You know who I felt bad for last weekend? The Instalovers. I mean, is it even Valentine’s if you can’t competitively post images of every little detail? The perfect dinner, the flowers, the present(s), the weekend away, the proposal. Is it even love if it’s not on social media.
I think it’s the first time I haven’t posted actually on Valentine’s Day since I started this blog and it felt quite liberating. OK, that’s trite, I haven’t been held captive in a basement for most of my life and am now savouring my first trip to the corner shop for milk, but for the purposes of this blog, it works.
I wanted to let it slip by this year. Unnoticed, unimportant. In the grand scheme of things, it kind of is. Apart from exchanging a WhatsApp with a friend to say, ‘love you’, there wasn’t any reason to mark it and we say that all the time. If they hadn’t sent a message, I probably wouldn’t have remembered.
I bought myself some flowers the day before, as I sometimes do anyhow. And life continued.
With an impending significant birthday and a few months of unsuccessful dating towards the back end of last year, I got to thinking (for fear of sounding like SaTC) – maybe now is a good moment to just let it go and get on without it. Without someone else, without thinking about meeting someone else, without endlessly trying to meet someone else. How many hours do we waste, have we wasted? Probably years, when totalled up. I mean, come on. What have we missed? What have we not appreciated about ourselves and life in all that time of focusing on trying to get another human into our lives.

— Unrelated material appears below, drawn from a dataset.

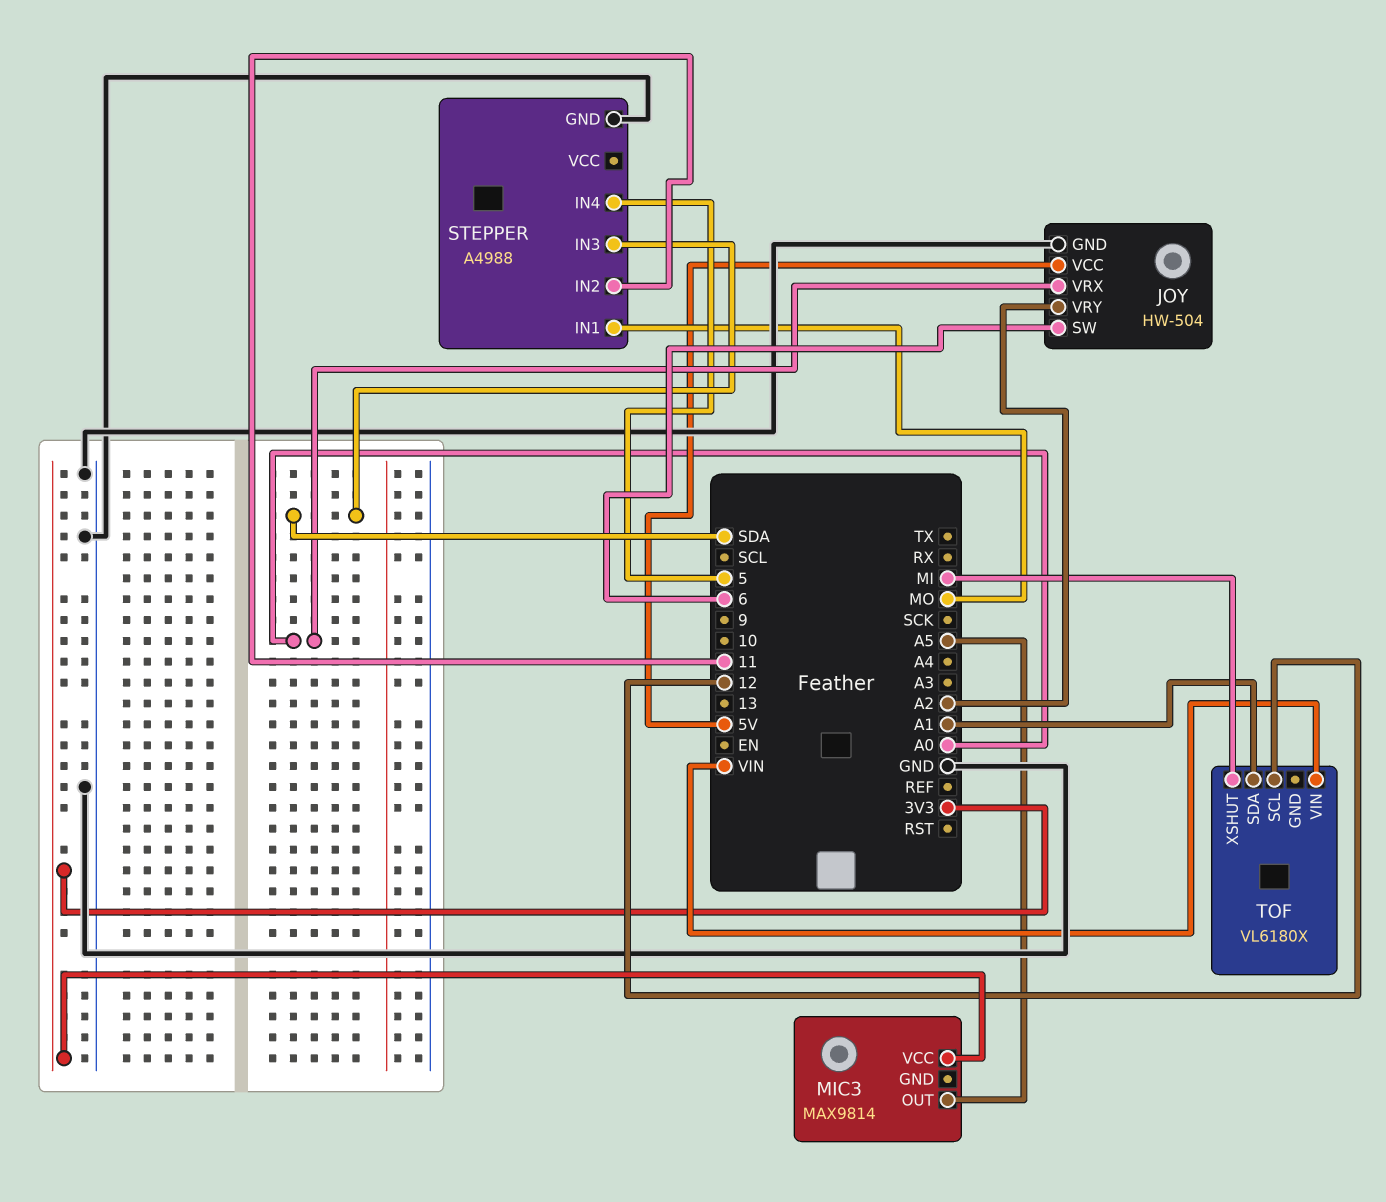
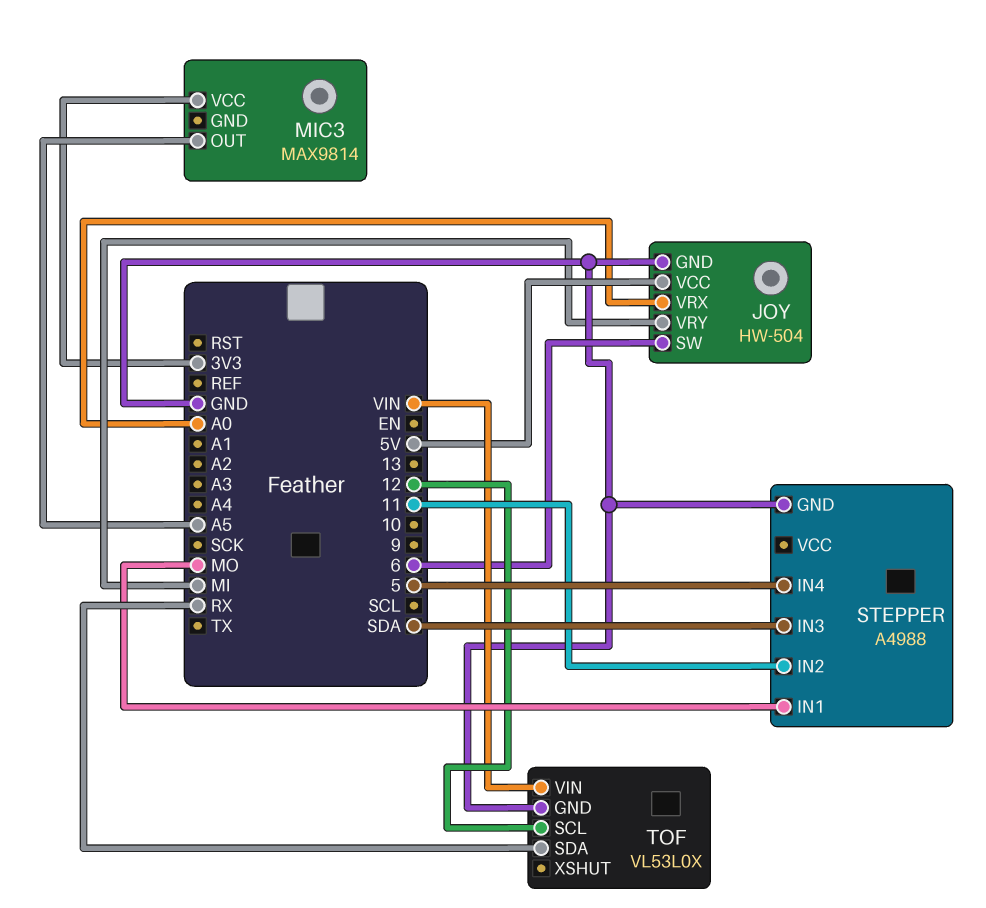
JOY pin VRY: A2 -> MI
TOF: VL6180X -> VL53L0X
TOF pin GND: none -> GND
TOF pin SDA: A1 -> RX
TOF pin XSHUT: MI -> none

Listening to the hilarious podcast Don’t Take Bullsh*t from F*ckers before Christmas, in one particular episode (I can’t remember which) Greg Behrendt said, ‘I got a lot of respect for people who date into their forties. I mean, just be alone, be with yourself.’ I paraphrase. But it really kicked me in the ass. You’re right. What the hell are we doing? Sure, I love being in love but it sucks too much time and energy trying to find it. Let’s face it, endless dating just sucks.
Why is it the topic of every freakin’ conversation? I hope you can hear my exasperation.
For all my adult life, when I wasn’t involved with someone (which has been most of the time since 30), people have asked me, ‘are you involved with someone?’ or, ‘are you looking for someone to be involved with?’ Also, guilty as charged. I asked me that too.
I was recently chatting with a friend on Zoom and opened with an ‘I’ve got news.’ (at the moment, that could literally be putting a bra on or getting up without uuffing). The response? ‘You’ve met a man?!’
No. I haven’t. I’m starting art classes. Jesus Christ.
Different friend, ‘You look good. Have you met someone?’ I probably look half okay because I’ve had a quiet year (you know, like most of everyone), I take my makeup off with coconut oil and sometimes go to bed at half-nine. I say sometimes, I mean 90% of the time. Don’t judge me, it’s *Covid times.
Father, ‘And what about your love life?’ Man alive, dad, you, particularly, must be fucking sick of asking that question. On a regular year, it’s, at best, sporadic, add a raging pandemic to the equation…
So, as I hurtle towards my sixth decade (that’s another post for another day) I have decided to focus on filling my life with things that bring me joy and not waste another minute writing another dating profile, scrolling through another collection of faces, wasting another penny or hour on a dead end date.
What I want is to fill my life with exhibitions, books, live music (when we can) art, writing and dance classes and workshops… how terribly genteel.
Get my agent on the blower, I’m ready for my part in Bridgerton now.
*to be honest, this will probably continue beyond the current crisis. I bloody love 10 hours of sleep.